As wonderful as the game is, it’s made twice as wonderful by the fan community. A special mention here must go to the the Stardew Valley Reddit. So often in fandom, elements of competitiveness and snide superiority tend to creep in, but not so with this group. On there I’ve found nothing but encouragement and friendly chat, even when someone posts the “super cucumber” joke for the hundredth time. Of course we take the piss, but always in a nice way. We’re all united in our love for the game (and our agreement that Clint must be shunned and pelted with rocks). I know the moderators play a big part in the atmosphere, but I suspect it’s also that Stardew is a game that brings people together. Fans of this game are kind and accommodating – no problem is too small, no question is too stupid, no headcanon is too ridiculous. Which is just as well, because I’ve been meaning to post my theories about why the Mayor needed that truffle oil…
A couple of things before I sign off:
– This game was made by one man. ONE MAN. While he was working a part time job. Not only did he code the entire game, he also created all the artwork, and wrote the music.
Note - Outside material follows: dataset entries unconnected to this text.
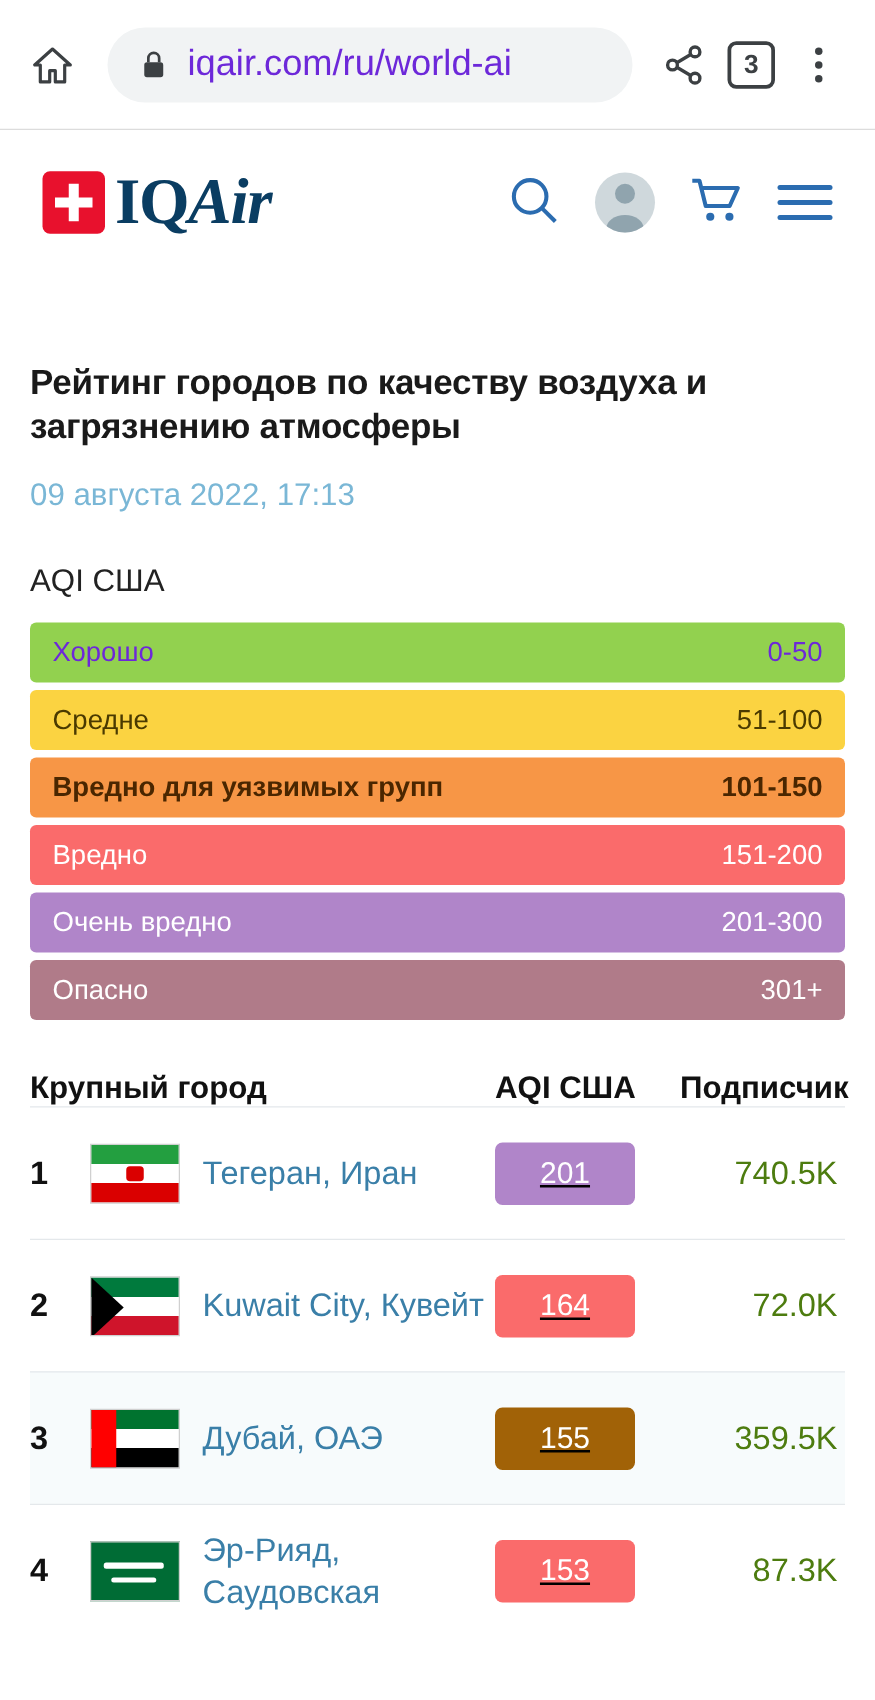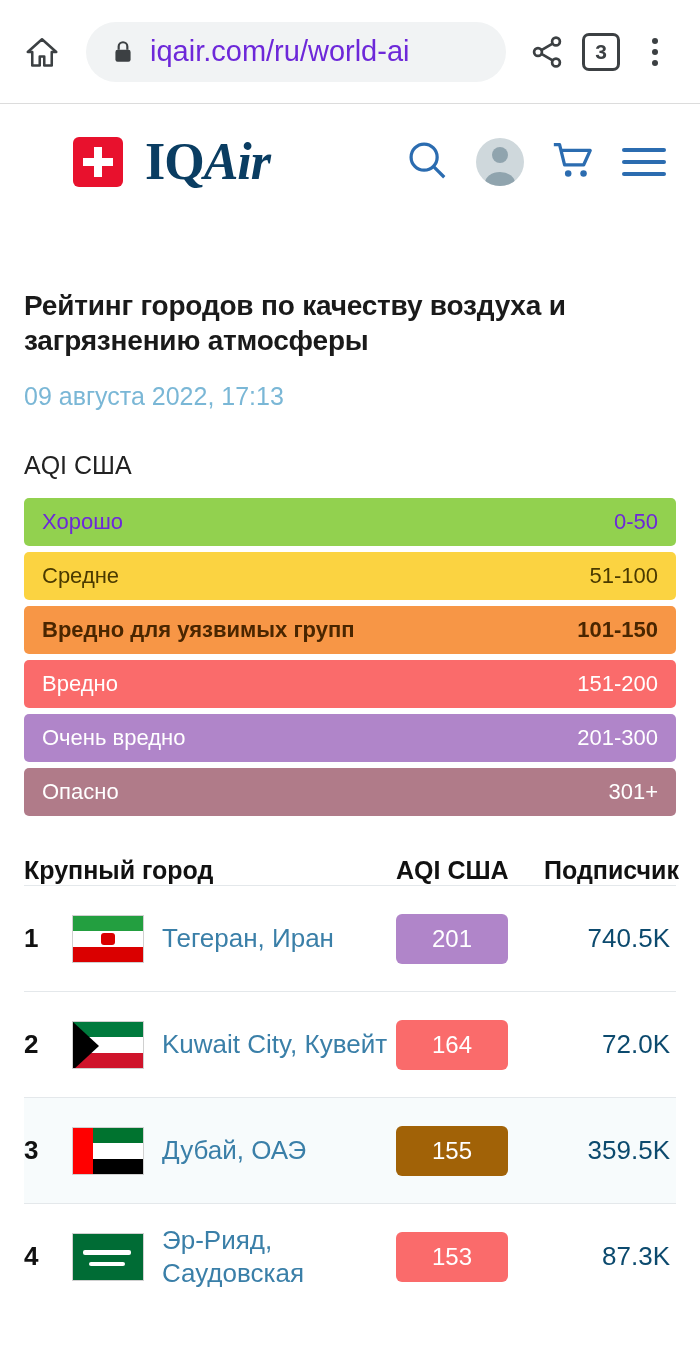--- a/index.html
+++ b/index.html
@@ -58,21 +58,21 @@
   .menu-dots span { width: 6px; height: 6px; border-radius: 50%; background: #3c4043; display: block; }
 
   
   .site-header {
     height: 116px;
     display: flex;
     align-items: center;
     padding: 0 34px;
     background: #ffffff;
   }
-  .brand { display: flex; align-items: center; gap: 22px; flex: 1 1 auto; margin-left: 39px; }
+  .brand { display: flex; align-items: center; gap: 8px; flex: 1 1 auto; }
   .swiss-flag {
     width: 50px; height: 50px;
     background: #e8112d;
     border-radius: 6px;
     position: relative;
     flex: 0 0 auto;
   }
   .swiss-flag::before, .swiss-flag::after {
     content: ""; position: absolute; background: #fff;
   }
@@ -172,31 +172,31 @@
     border: 1px solid #d0d0d0;
     position: relative;
     overflow: hidden;
   }
   .city-name {
     flex: 0 0 234px;
     font-size: 26px;
     color: #3a7fa8;
     line-height: 1.25;
   }
-  .aqi-cell { flex: 0 0 148px; }
+  .aqi-cell { flex: 0 0 148px; text-decoration: underline; }
   .aqi-pill {
     width: 112px; height: 50px;
     border-radius: 6px;
     display: flex; align-items: center; justify-content: center;
     font-size: 24px; color: #ffffff;
   }
   .followers {
     flex: 1 1 auto;
     font-size: 26px;
-    color: #0c4a6e;
+    color: #4d7c0f;
     text-align: right;
     padding-right: 6px;
     white-space: nowrap;
   }
 
   
   .fl-ir { background: linear-gradient(to bottom, #239f40 0 33.33%, #ffffff 33.33% 66.66%, #da0000 66.66% 100%); }
   .fl-ir::after { content:""; position:absolute; left:50%; top:50%; transform:translate(-50%,-50%); width:14px; height:12px; background:#da0000; border-radius:3px; }
   .fl-kw { background: linear-gradient(to bottom, #007a3d 0 33.33%, #ffffff 33.33% 66.66%, #cf142b 66.66% 100%); }
   .fl-kw::before { content:""; position:absolute; left:0; top:0; width:0; height:0; border-top:24px solid transparent; border-bottom:24px solid transparent; border-left:26px solid #000; }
And you thought finding a crisp that looked a bit like Jeff Stelling was an achievement.
– A free update is being released this year, featuring multiplayer and new single player content. This is despite the fact that fans would gladly offer money and any spare limbs/kids they happen to have lying around. Considering the game has never been priced at much above $20, Stardew Valley is the dictionary definition of “labor of love.” And not a loot box in sight.
– One last thing: Stardew Valley seems to appeal to those of us with depression and anxiety. It’s a calming, whimsical world, where hard work is rewarded, and life is fair. That sentence doesn’t do justice to the importance of this particular point (which I hope to elaborate on in a future article), but for those of us who’ve been helped by the game and its wonderful community, it’s something that’s worth saying. Eric, if you ever read this – thank you for making this game.
If you haven’t started your farm yet, what are you waiting for? Go play Stardew Valley, but don’t come running to me when you stop doing literally everything else in your life. And hands off Shane, he’s my husband.
Stardew Valley is available on PC, PS4, Xbox One, and Nintendo Switch, with a PS Vita release coming soon.